Un père d’origine russe, éleveur de vaches et de chèvres, et une mère professeur d’anglais d’origine écossaise, il grandit entouré de ses cinq frères et soeurs dans la ferme familiale des Pyrénées ariégeoises. Dans cette bulle isolée en pleine montagne, le tout jeune Benjamin mène une existence de liberté, au contact de la nature, mais avec ses obligations, notamment celles d’aider dès son plus jeune âge aux travaux de l’exploitation et au soin des bêtes.
« J’ai ainsi grandi les pieds sur terre et même “dans la terre” et assimilé très tôt et de manière empirique ce que j’appelle les notions de choses vraies : le feu brûle, l’eau mouille et un coup de marteau sur les doigts fait mal », confie-t-il en souriant. Sur son temps libre, son père, passionné par les spectacles de rue, a fait de la fratrie une vraie petite troupe et emmène régulièrement son monde se produire en public au gré des fêtes environnantes. Benjamin Aillaud apprend ainsi très tôt à aimer le jonglage, les acrobaties et l’ambiance des représentations.

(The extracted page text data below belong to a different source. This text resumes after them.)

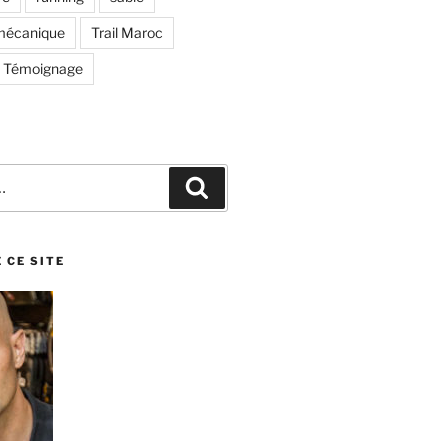
omécanique
Trail Maroc
Témoignage
Recherche
 CE SITE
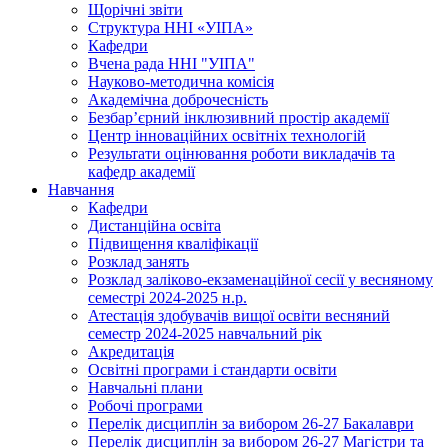
Щорічні звіти
Структура ННІ «УІПА»
Кафедри
Вчена рада ННІ "УІПА"
Науково-методична комісія
Академічна доброчесність
Безбар’єрний інклюзивний простір академії
Центр інноваційних освітніх технологій
Результати оцінювання роботи викладачів та
кафедр академії
Навчання
Кафедри
Дистанційна освіта
Підвищення кваліфікації
Розклад занять
Розклад заліково-екзаменаційної сесії у весняному
семестрі 2024-2025 н.р.
Атестація здобувачів вищої освіти весняний
семестр 2024-2025 навчальний рік
Акредитація
Освітні програми і стандарти освіти
Навчальні плани
Робочі програми
Перелік дисциплін за вибором 26-27 Бакалаври
Перелік дисциплін за вибором 26-27 Магістри та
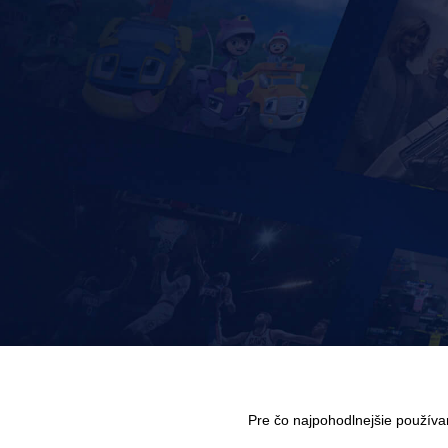
Pre čo najpohodlnejšie použív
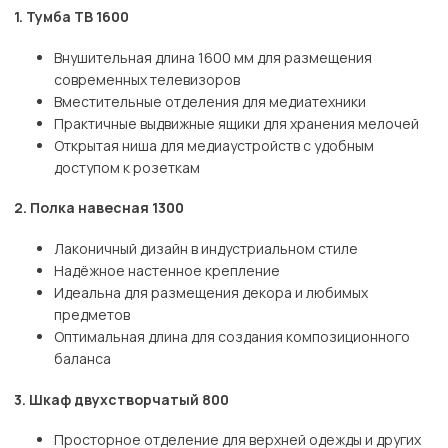
1. Тумба ТВ 1600
Внушительная длина 1600 мм для размещения
современных телевизоров
Вместительные отделения для медиатехники
Практичные выдвижные ящики для хранения мелочей
Открытая ниша для медиаустройств с удобным
доступом к розеткам
2. Полка навесная 1300
Лаконичный дизайн в индустриальном стиле
Надёжное настенное крепление
Идеальна для размещения декора и любимых
предметов
Оптимальная длина для создания композиционного
баланса
3. Шкаф двухстворчатый 800
Просторное отделение для верхней одежды и других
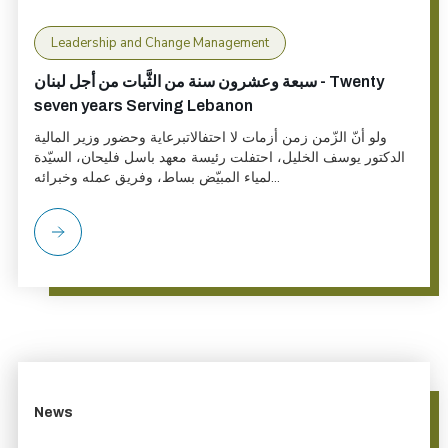
Leadership and Change Management
سبعة وعشرون سنة من الثَّبات من أجل لبنان - Twenty
seven years Serving Lebanon
ولو أنّ الزّمن زمن أزمات لا احتفالاتبرعاية وحضور وزير المالية
الدكتور يوسف الخليل، احتفلت رئيسة معهد باسل فليحان، السيّدة
لمياء المبيّض بساط، وفريق عمله وخبرائه...
News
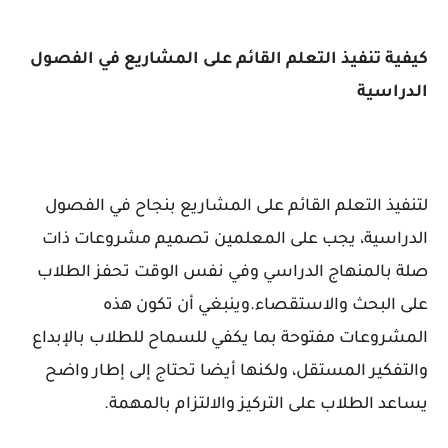
كيفية تنفيذ التعلم القائم على المشاريع في الفصول
الدراسية
لتنفيذ التعلم القائم على المشاريع بنجاح في الفصول
الدراسية، يجب على المعلمين تصميم مشروعات ذات
صلة بالمنهاج الدراسي وفي نفس الوقت تحفز الطلاب
على البحث والاستقصاء.وينبغي أن تكون هذه
المشروعات مفتوحة بما يكفي للسماح للطلاب بالإبداع
والتفكير المستقل، ولكنها أيضا تحتاج إلى إطار واضح
يساعد الطلاب على التركيز والالتزام بالمهمة.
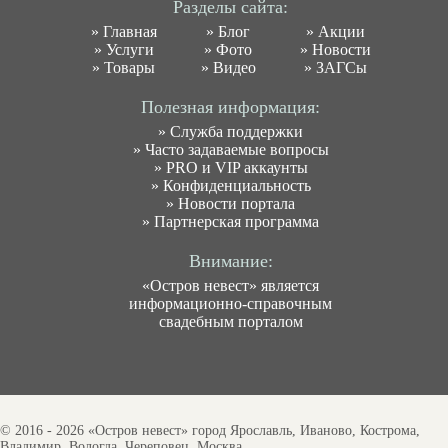
Разделы сайта:
»
Главная
»
Блог
»
Акции
»
Услуги
»
Фото
»
Новости
»
Товары
»
Видео
»
ЗАГСы
Полезная информация:
»
Служба поддержки
»
Часто задаваемые вопросы
»
PRO и VIP аккаунты
»
Конфиденциальность
»
Новости портала
»
Партнерская программа
Внимание:
«Остров невест» является
информационно-справочным
свадебным порталом
© 2016 - 2026 «Остров невест» город Ярославль, Иваново, Кострома,
Владимир, Вологда, Череповец, Москва.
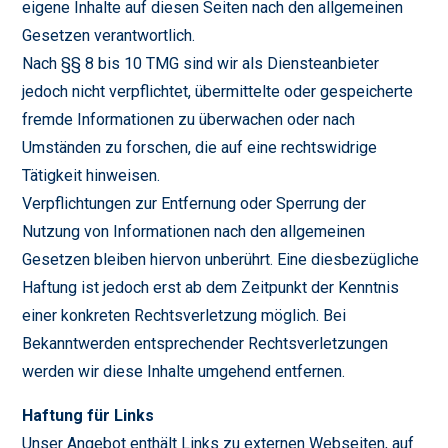
eigene Inhalte auf diesen Seiten nach den allgemeinen
Gesetzen verantwortlich.
Nach §§ 8 bis 10 TMG sind wir als Diensteanbieter
jedoch nicht verpflichtet, übermittelte oder gespeicherte
fremde Informationen zu überwachen oder nach
Umständen zu forschen, die auf eine rechtswidrige
Tätigkeit hinweisen.
Verpflichtungen zur Entfernung oder Sperrung der
Nutzung von Informationen nach den allgemeinen
Gesetzen bleiben hiervon unberührt. Eine diesbezügliche
Haftung ist jedoch erst ab dem Zeitpunkt der Kenntnis
einer konkreten Rechtsverletzung möglich. Bei
Bekanntwerden entsprechender Rechtsverletzungen
werden wir diese Inhalte umgehend entfernen.
Haftung für Links
Unser Angebot enthält Links zu externen Webseiten, auf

Avec ses premiers cachets, à seulement 6 ans et demi, Benjamin Aillaud concrétise alors un rêve ; l’achat de son premier cheval, Apache. Avec lui, et les nombreux équidés qu’il ne cessera dès lors d’acquérir, il va apprendre en autodidacte les fondamentaux de la relation et du travail avec un cheval. « Je n’avais aucune connaissance spécifique sur les chevaux mais, ayant grandi au contact d’autres bêtes, j’avais mon bon sens, ma sensibilité et des facilités de communication. Inspiré par les livres de cowboys et d’Indiens, je montais tous les jours et pour la plupart de mes déplacements, y compris pour aller à l’école », se souvient-il. Dans ces jeux d’enfant, tout est prétexte à tenter de nouvelles expériences et renforcer la complicité avec sa monture : traverser des cols d’altitude lors d’expéditions en montagne, coucher le cheval dans un fossé pour se cacher (des Indiens !), traverser une rivière et la gestion d’un attelage pour déplacer des billes de bois. « C’est aussi à cette époque, en m’essayant au ski joëring avec un harnais de fortune bricolé, avec lequel j’avais eu la mauvaise idée de m’attacher, que, traîné dans la neige et presque assommé à force de me cogner contre les troncs après une chute prévisible, j’ai appris les règles fondamentales et les dangers de l’attelage. Une leçon qui me sert encore aujourd’hui. ».